Let’s unpack this further. In order to get your book sold, you need an agent. A typical agent in New York can receive about 2,000 submissions a year, usually accepting two to three writers or fewer, according to Jericho Writers, a company that offers writers editorial assistance. It calculates the chances of getting an agent to be about 1 in 1,000.

Then your agent might try to sell your work to one of the big five publishers – Penguin Random House, Hachette Book Group, Harper Collins, Simon and Schuster, or Macmillan – as they prefer to deal with literary agents, rarely taking open or unsolicited submissions.

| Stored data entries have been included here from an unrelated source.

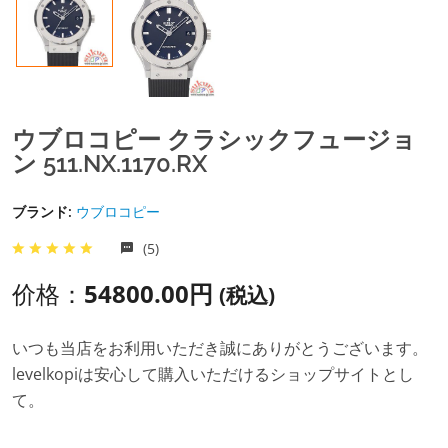
ウブロコピー クラシックフュージョ
ン 511.NX.1170.RX
ブランド:
ウブロコピー
(5)
价格：
54800.00円
(税込)
いつも当店をお利用いただき誠にありがとうございます。
levelkopiは安心して購入いただけるショップサイトとし
て。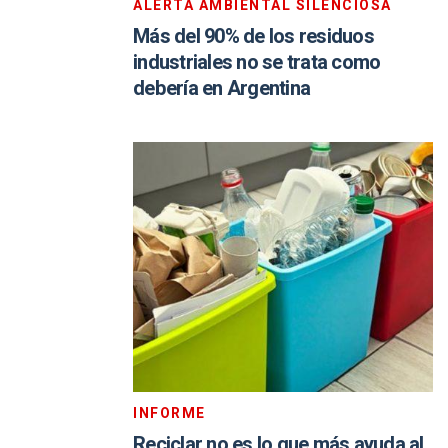
ALERTA AMBIENTAL SILENCIOSA
Más del 90% de los residuos
industriales no se trata como
debería en Argentina
INFORME
Reciclar no es lo que más ayuda al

The publishing industry tends to be secretive, but Jericho Writers says that literary agents in these big publishing houses receive about 12 submissions a week, or about 600 manuscripts a year. They usually take on three to four. That’s less than a 1% acceptance rate.

Go to an independent publisher? The Big Five publishing houses control more than 80% of the trade book market in the United States as of 2022, according to WordsRated, a non-commercial, international research data and analytics group. Recently Penguin tried to buy Simon and Schuster, further consolidating the industry until the Biden administration blocked the sale.

What does this mean? That it’s competitive and costly to try to succeed in the arts, even with networking, which has become harder. During the pandemic, our professional and personal networks shrank by close to 16% or more than 200 people, according to Harvard Business Review.

In our attempts to make new connections, our business and personal relationships can begin to feel transactional, or exploitative. You may meet a publishing mogul in a bar, but what do you have to give them in exchange for reading your manuscript?

Even vying to get a powerful higher-up to read your manuscript can sometimes demand favors or pull, which might put yours at the top of the pile. This puts people from low-income backgrounds, people of color, women, or anyone without connections at a huge disadvantage.

Your Place or Mine comes at a time when discussions of nepotism permeate creative industries, showing how networking is not just about who you know, but who your relatives know too. So why does this film still push the fairy-tale “meritocracy conquers all” line?

The takeaways

Are these streaming shows and movies all that deep? No, but also yes. There’s a reason we tend to notice these silly money and career tropes in troubled economic times. Many people are struggling at work.

So whether you think media should be a mirror or an escape, it certainly has a way of taking truths about the world of work and warping them into their most caricature-ish form: the successful expat, the distinguished professor, and the published author. Best to remember what’s real when you step out of the soft lighting of a living room and into the fluorescent glare of an office.